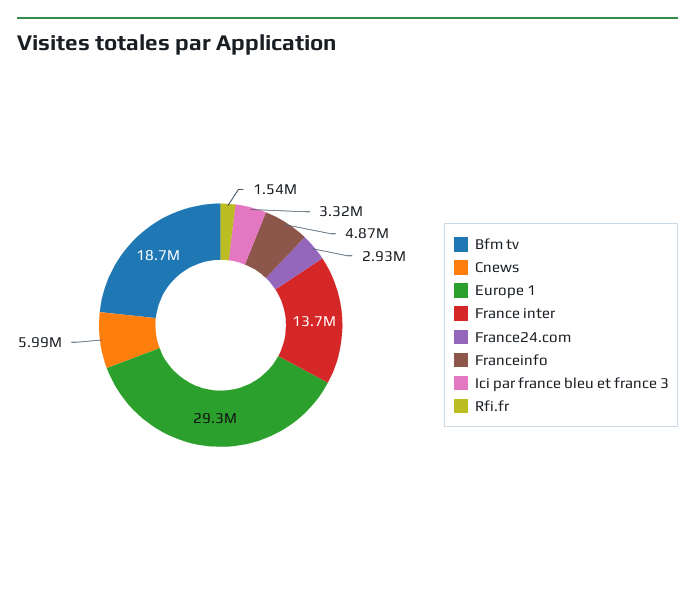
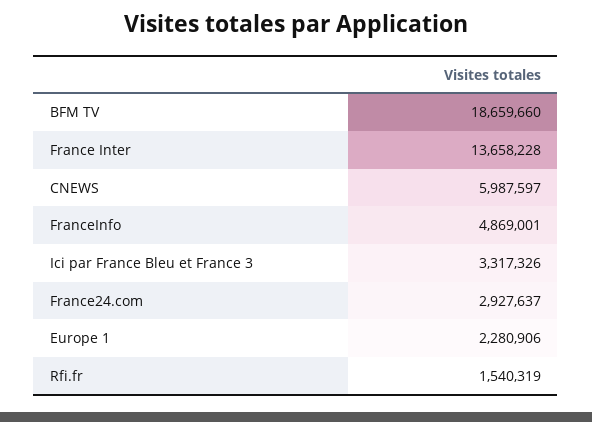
Europe 1: 29300000 -> 2280906

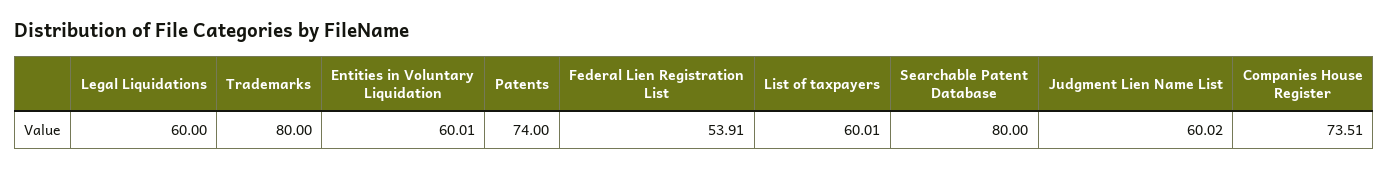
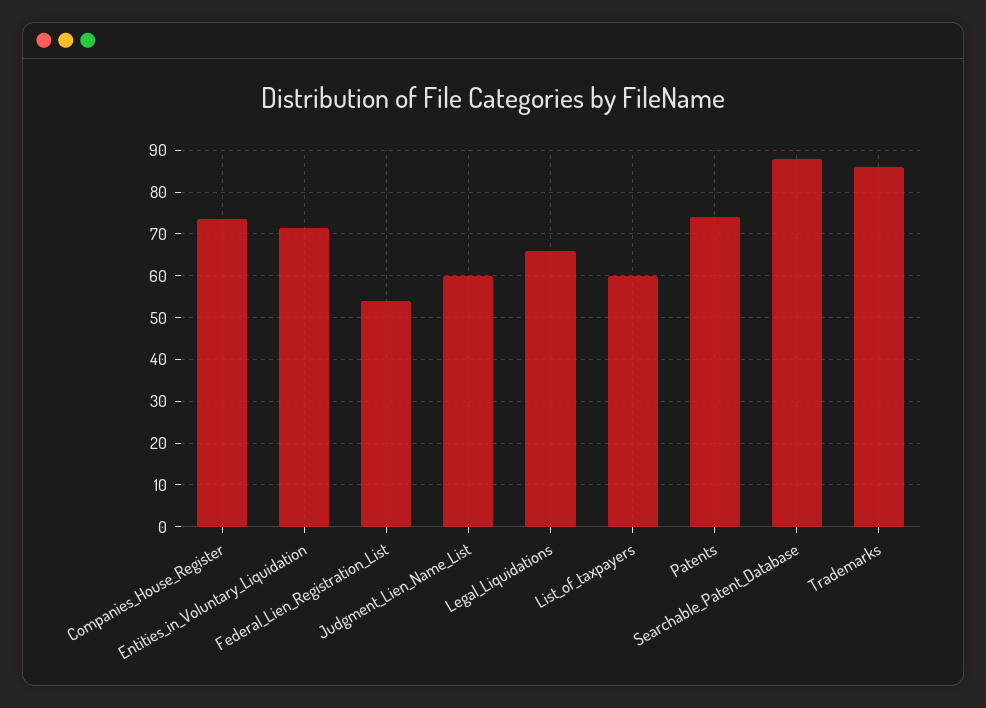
Legal Liquidations: 60 -> 66
Trademarks: 80 -> 86
Entities in Voluntary Liquidation: 60.01 -> 72
Searchable Patent Database: 80 -> 88

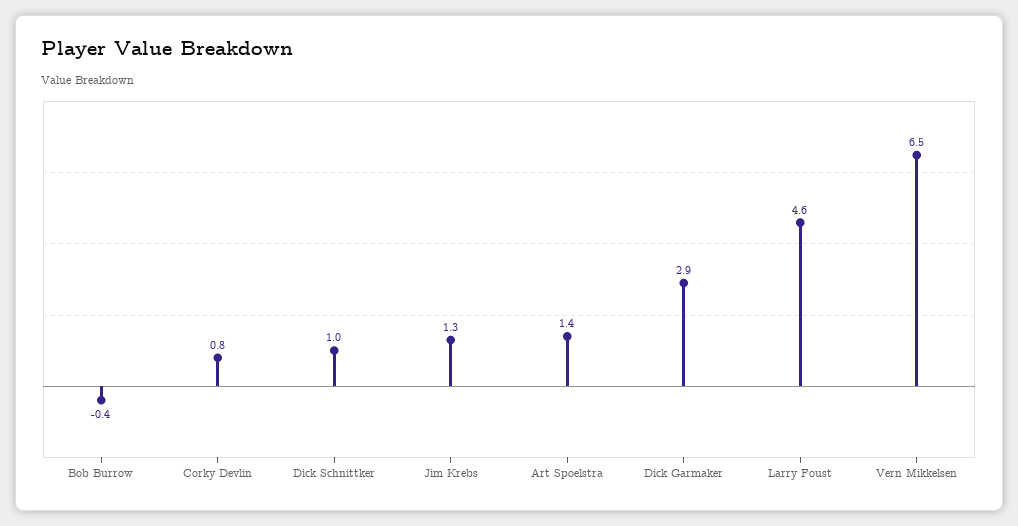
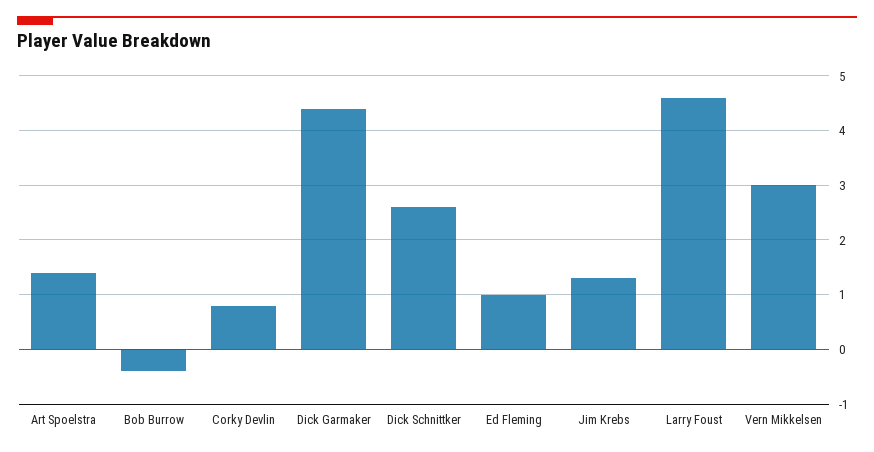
Dick Schnittker: 1 -> 2.5
Dick Garmaker: 2.9 -> 4.5
Vern Mikkelsen: 6.5 -> 3
Ed Fleming: none -> 1

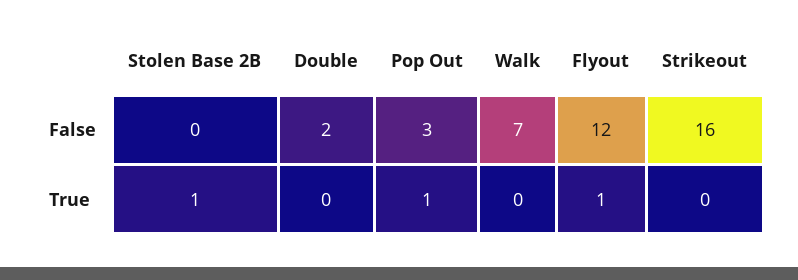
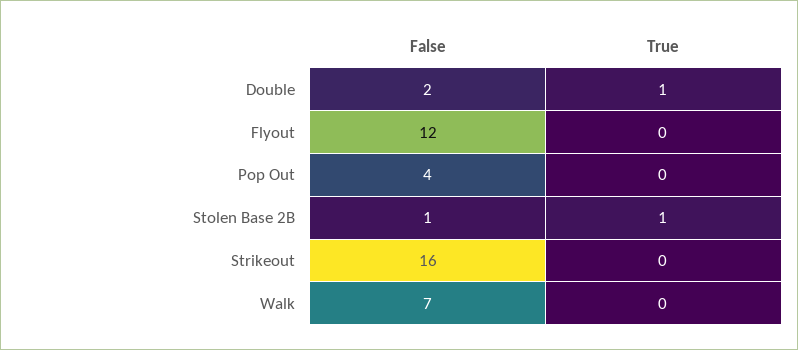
Stolen Base 2B, False: 0 -> 1
Pop Out, False: 3 -> 4
Double, True: 0 -> 1
Pop Out, True: 1 -> 0
Flyout, True: 1 -> 0

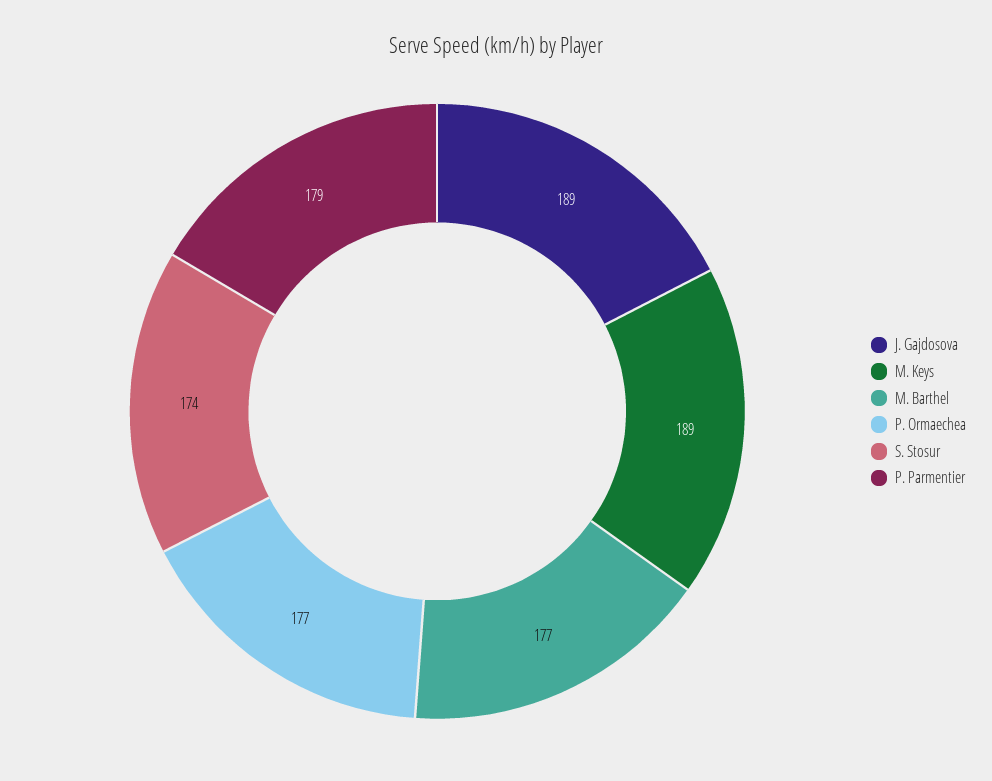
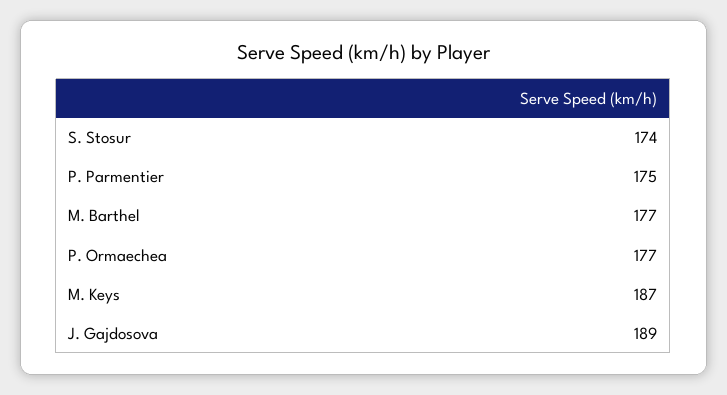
M. Keys: 189 -> 187
P. Parmentier: 179 -> 175

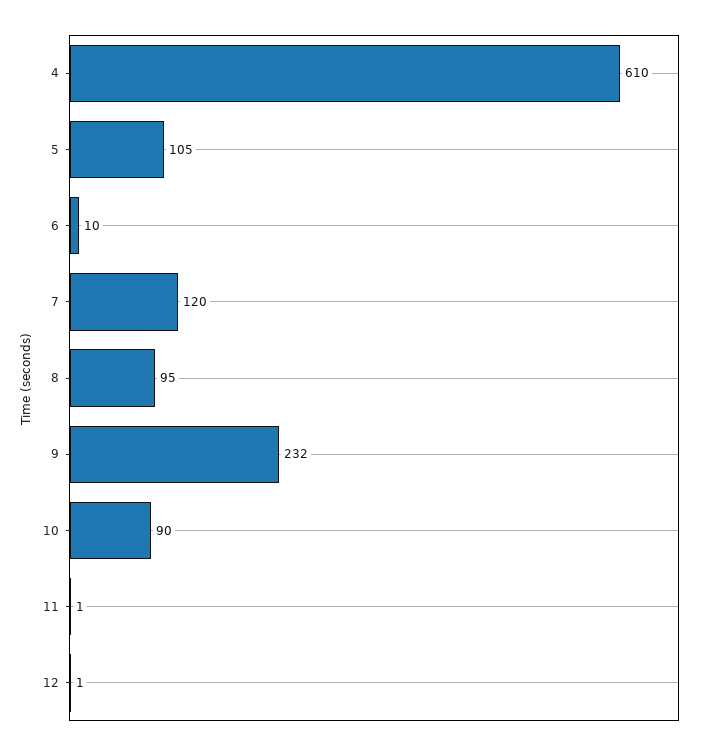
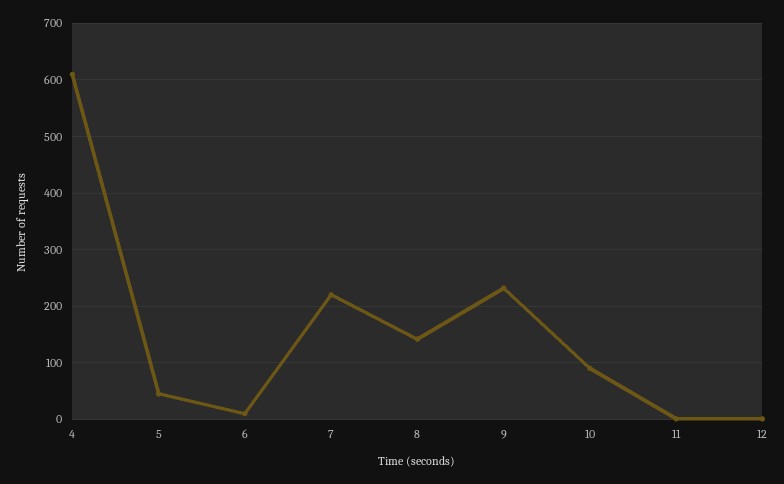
5: 105 -> 40
7: 120 -> 220
8: 95 -> 140

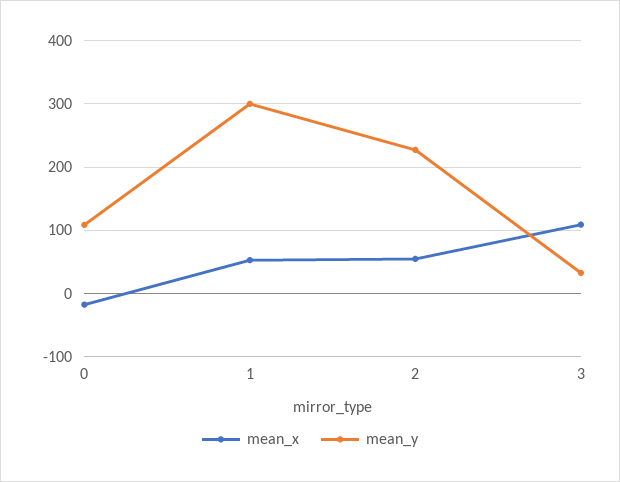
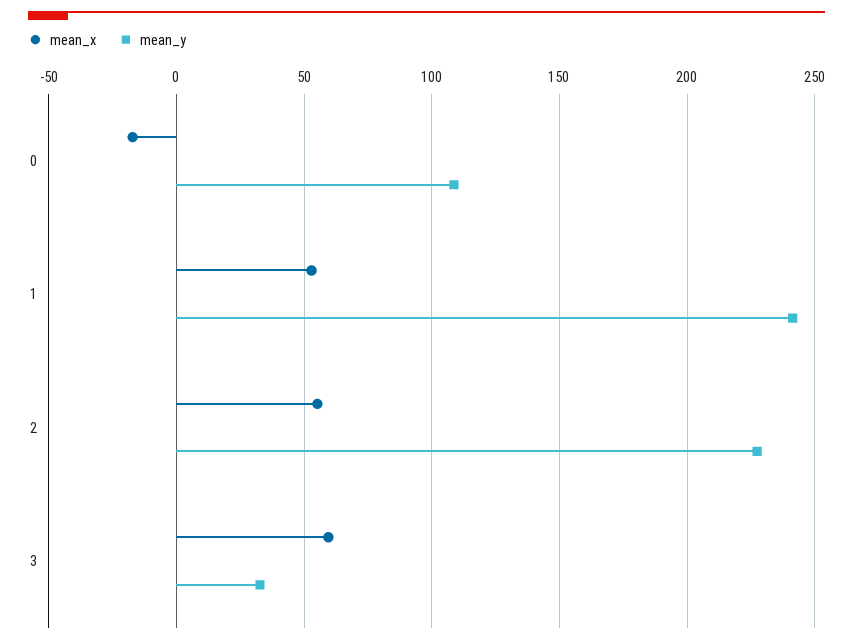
mean_y, 1: 300 -> 240
mean_x, 3: 110 -> 60

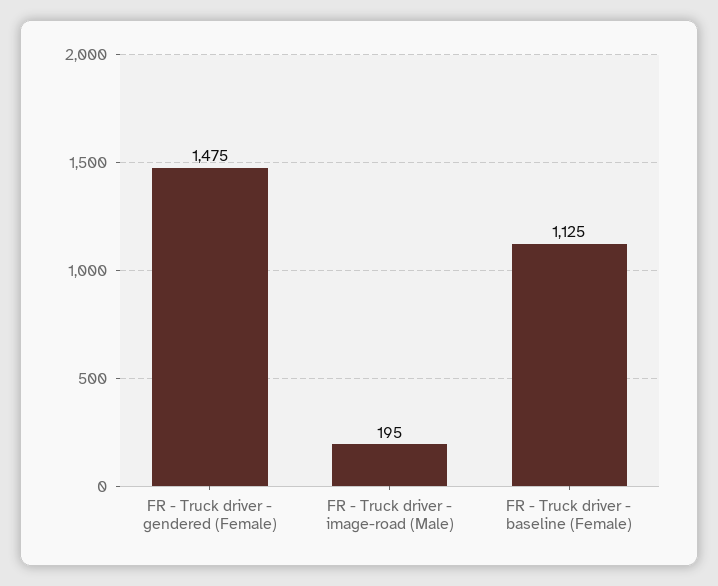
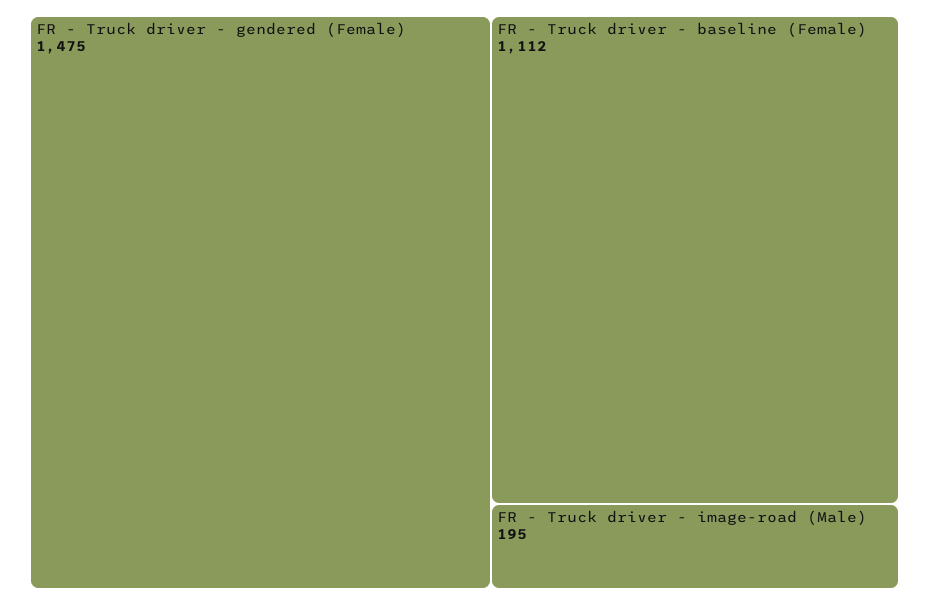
FR - Truck driver - baseline (Female): 1125 -> 1112

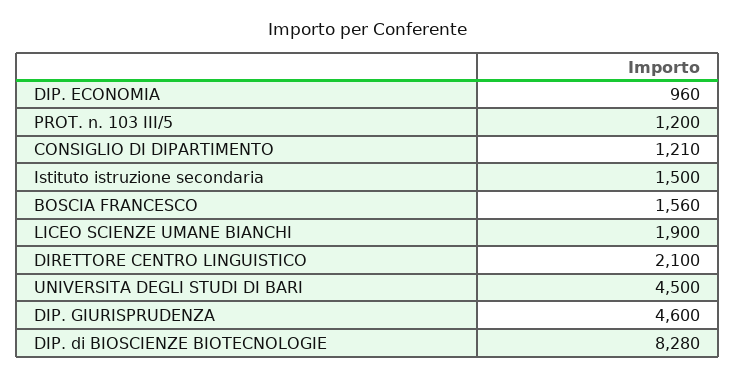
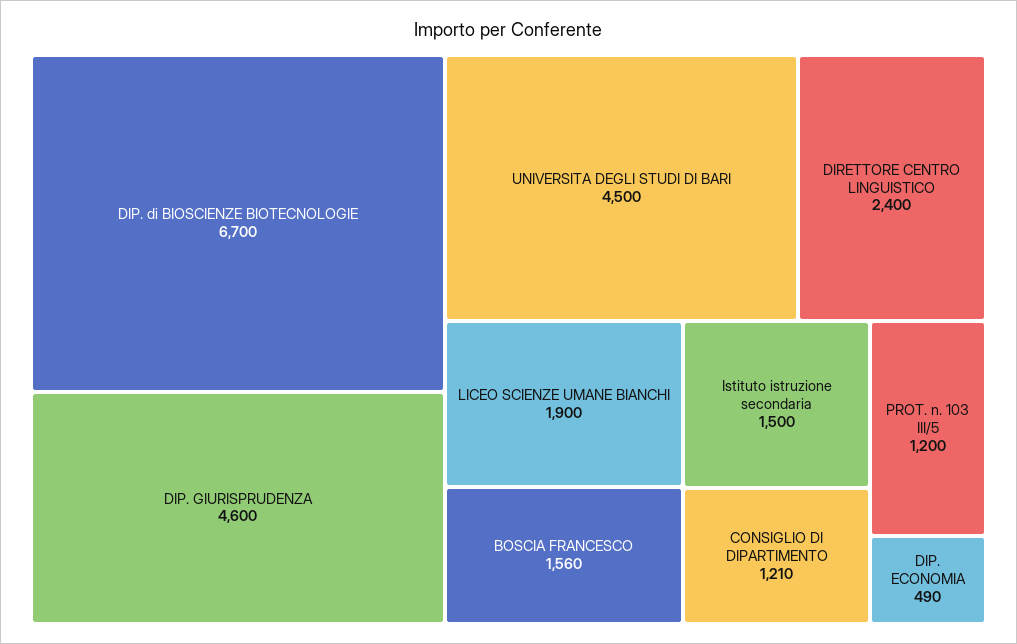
DIP. ECONOMIA: 960 -> 490
DIRETTORE CENTRO LINGUISTICO: 2100 -> 2400
DIP. di BIOSCIENZE BIOTECNOLOGIE: 8280 -> 6700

——————————

Among the lines of the data, which ones contain the word "True"? Show them.

Double, True: 0 -> 1
Pop Out, True: 1 -> 0
Flyout, True: 1 -> 0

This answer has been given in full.